[Given data]
######

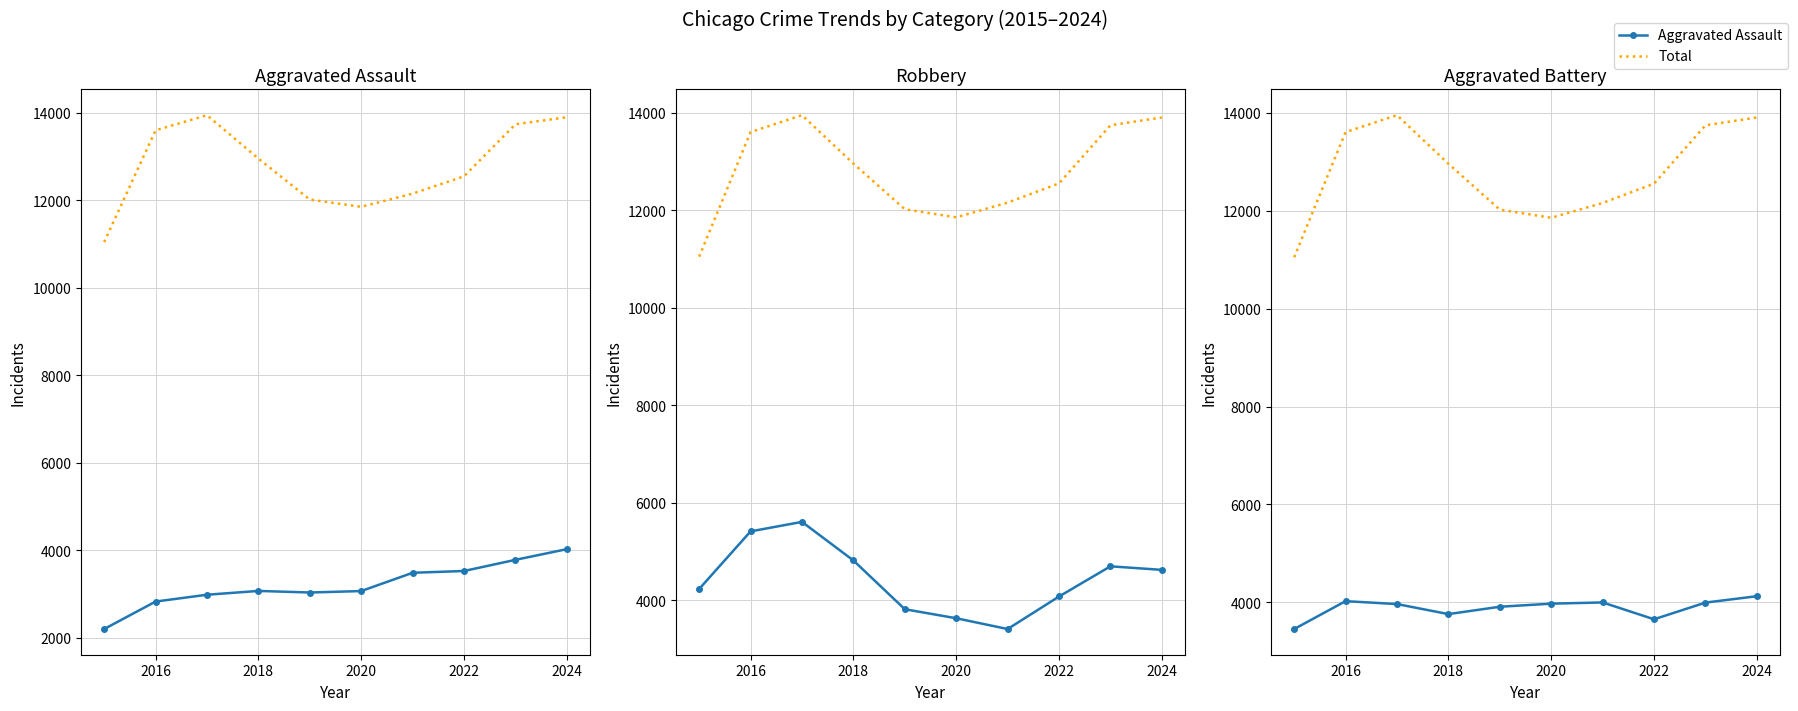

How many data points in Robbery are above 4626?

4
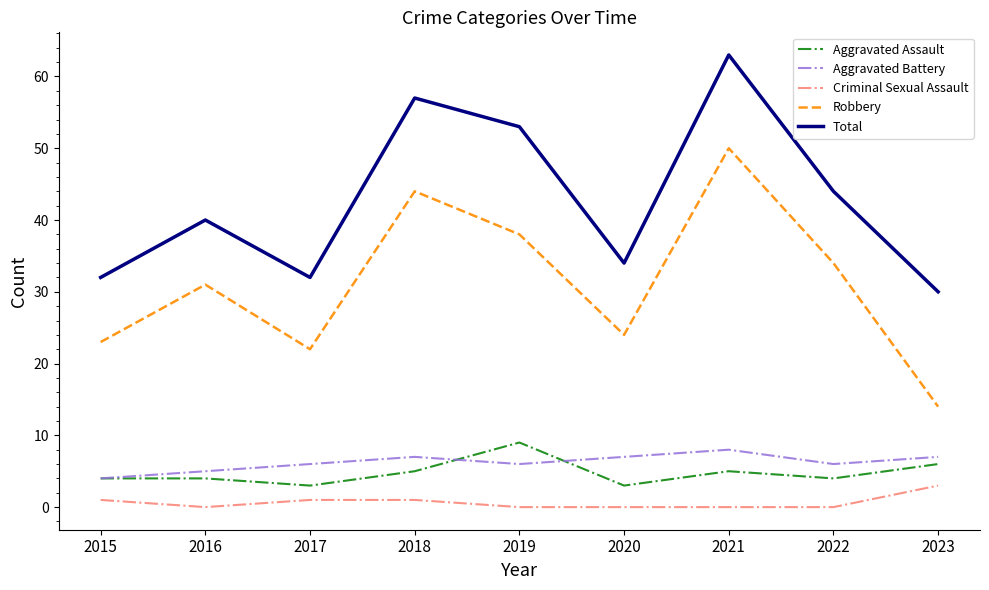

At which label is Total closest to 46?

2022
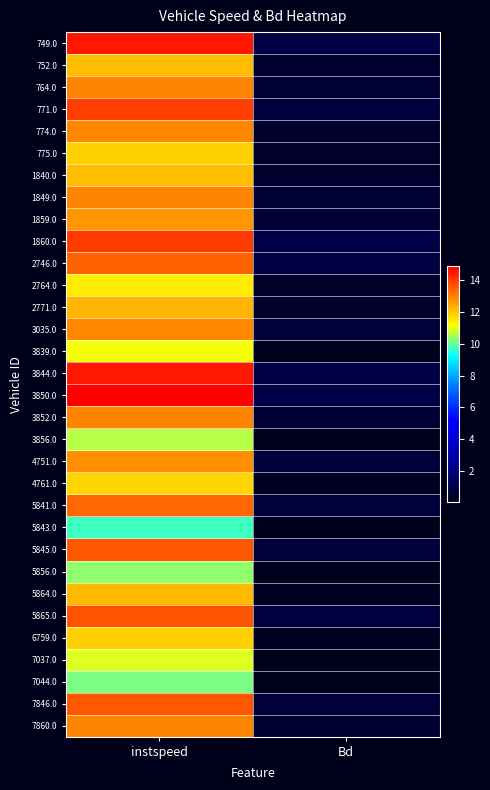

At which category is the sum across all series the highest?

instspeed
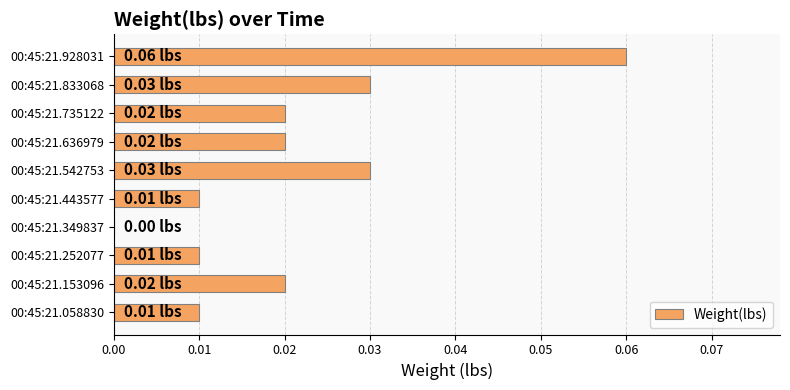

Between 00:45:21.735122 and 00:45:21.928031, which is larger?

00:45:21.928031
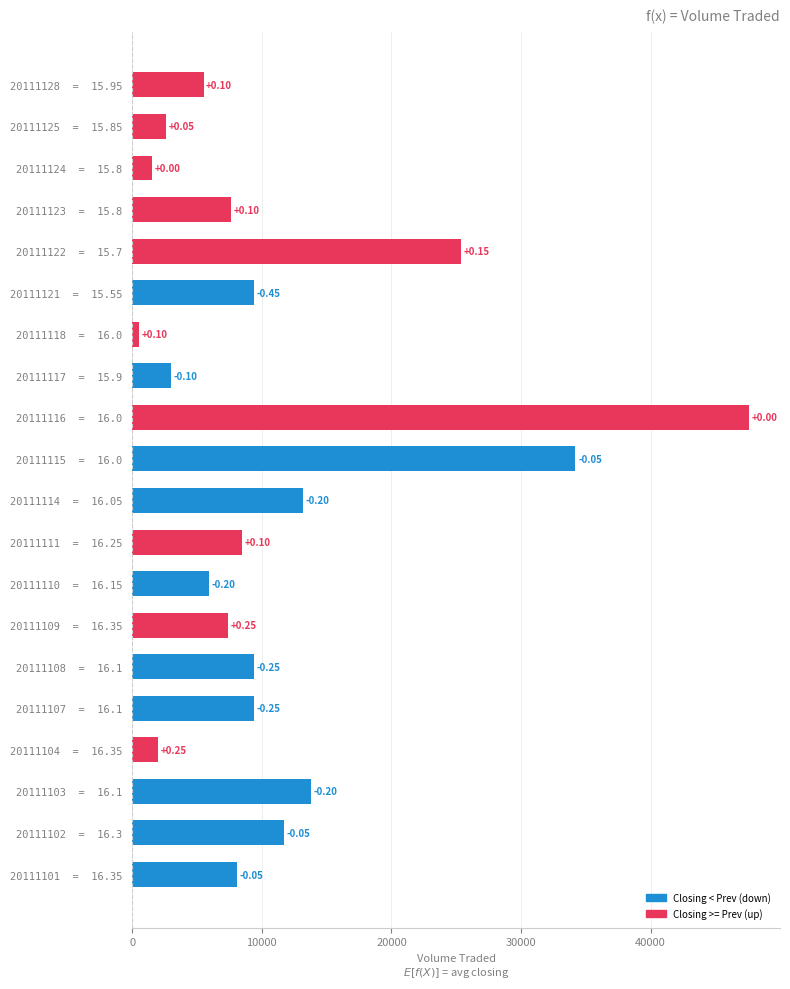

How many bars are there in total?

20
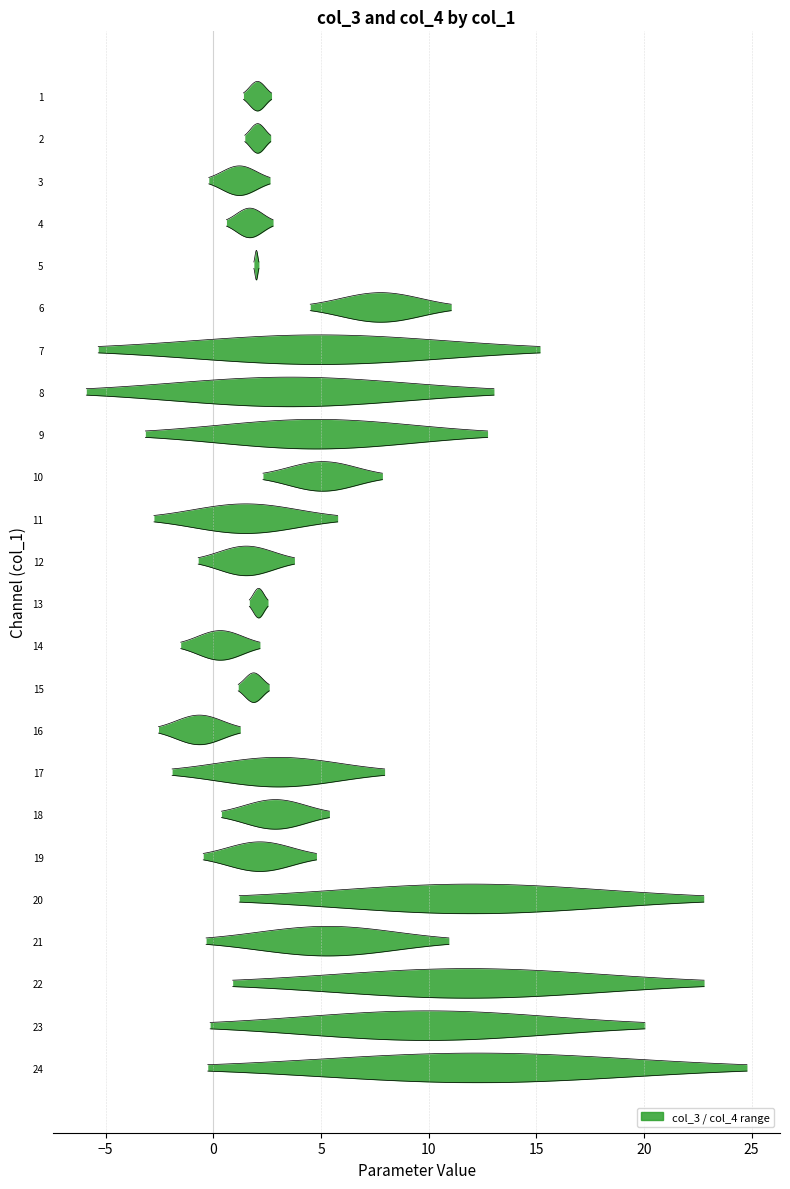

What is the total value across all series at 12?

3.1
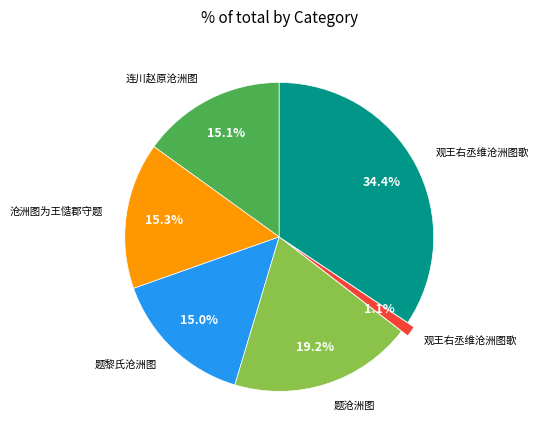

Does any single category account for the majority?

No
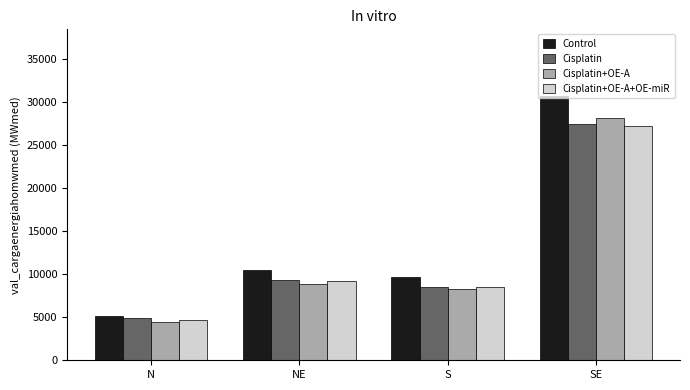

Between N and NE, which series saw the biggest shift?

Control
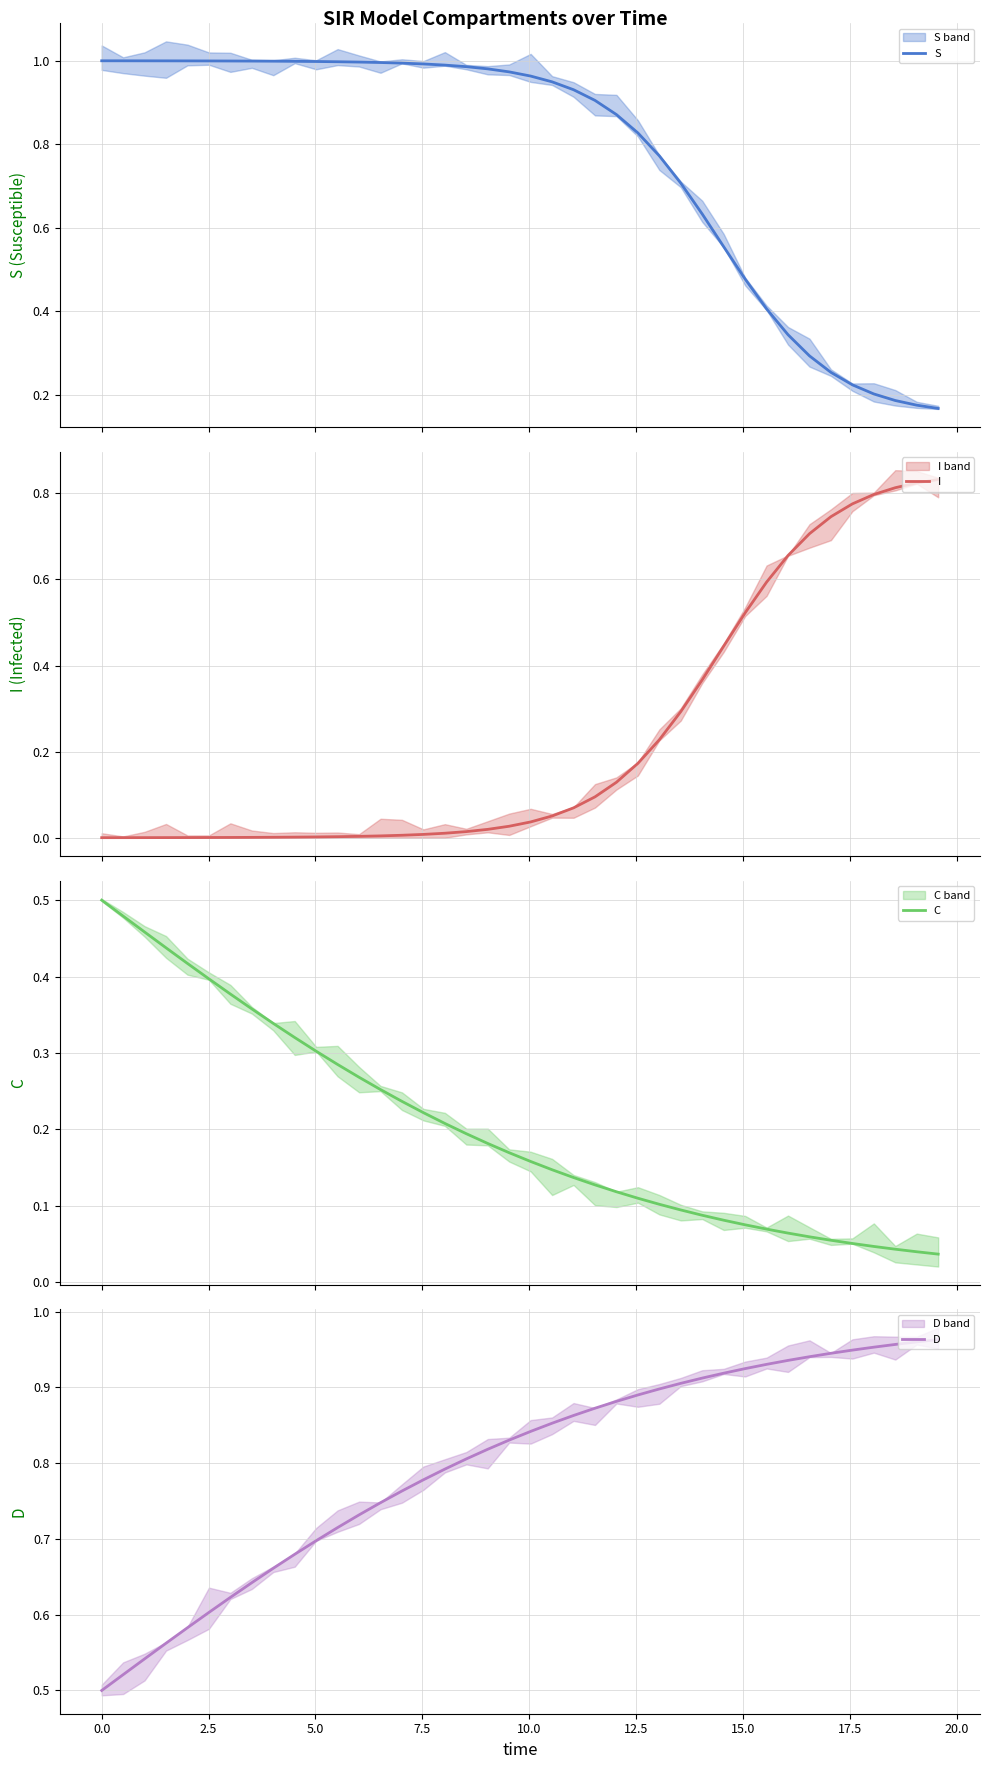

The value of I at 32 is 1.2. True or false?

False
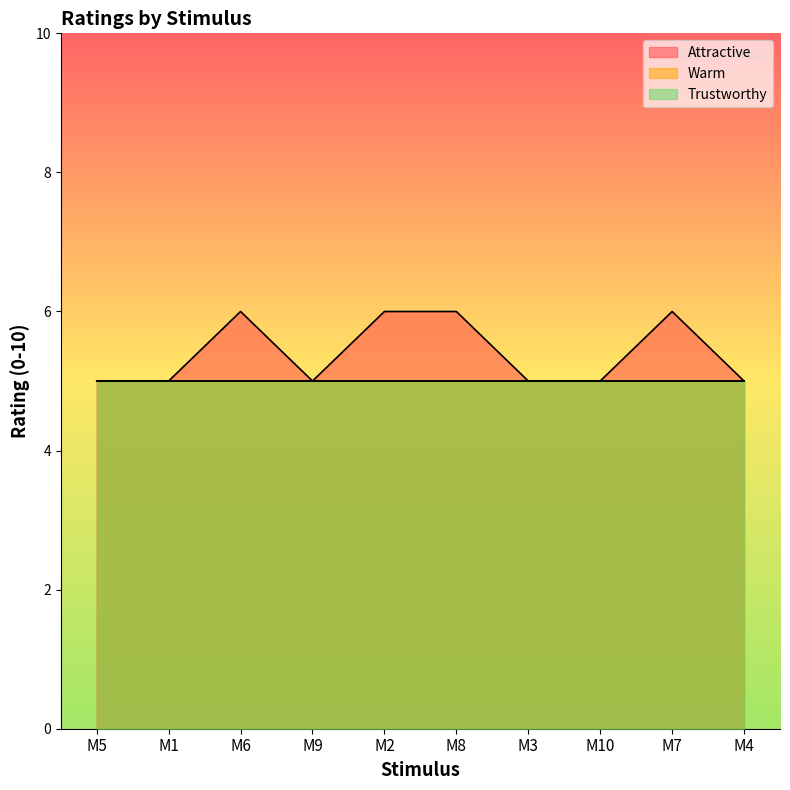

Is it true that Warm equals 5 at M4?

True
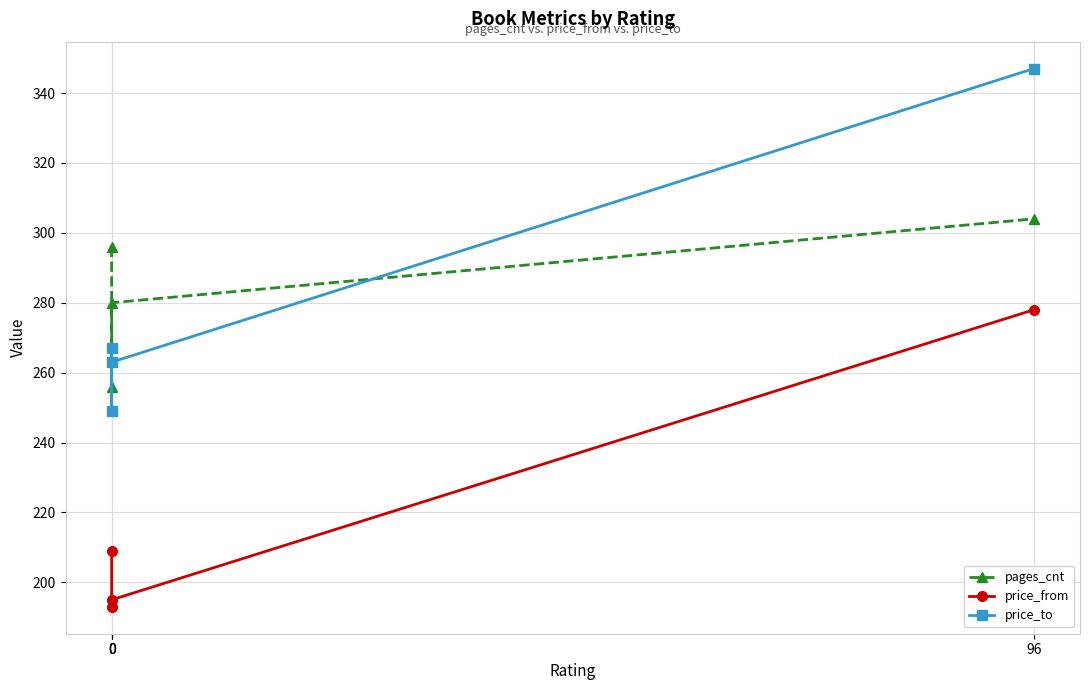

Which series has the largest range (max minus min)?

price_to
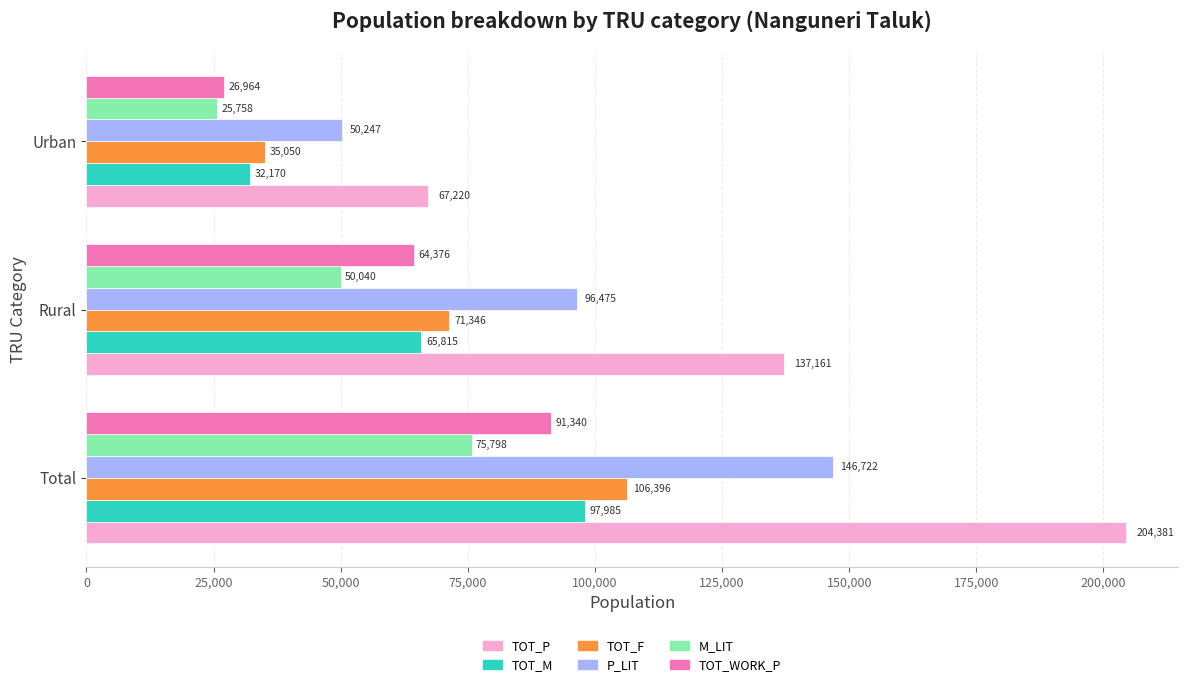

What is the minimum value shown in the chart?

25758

######

Could you rewrite all the entries above with "chart" replaced by "graph" everywhere it occurs, keeping everything else the same and leaving out the pictures?

[Solved problem]
How many data points in Robbery are above 4626?

4

At which label is Total closest to 46?

2022

At which category is the sum across all series the highest?

instspeed

Between 00:45:21.735122 and 00:45:21.928031, which is larger?

00:45:21.928031

How many bars are there in total?

20

What is the total value across all series at 12?

3.1

Does any single category account for the majority?

No

Between N and NE, which series saw the biggest shift?

Control

The value of I at 32 is 1.2. True or false?

False

Is it true that Warm equals 5 at M4?

True

Which series has the largest range (max minus min)?

price_to

What is the minimum value shown in the graph?

25758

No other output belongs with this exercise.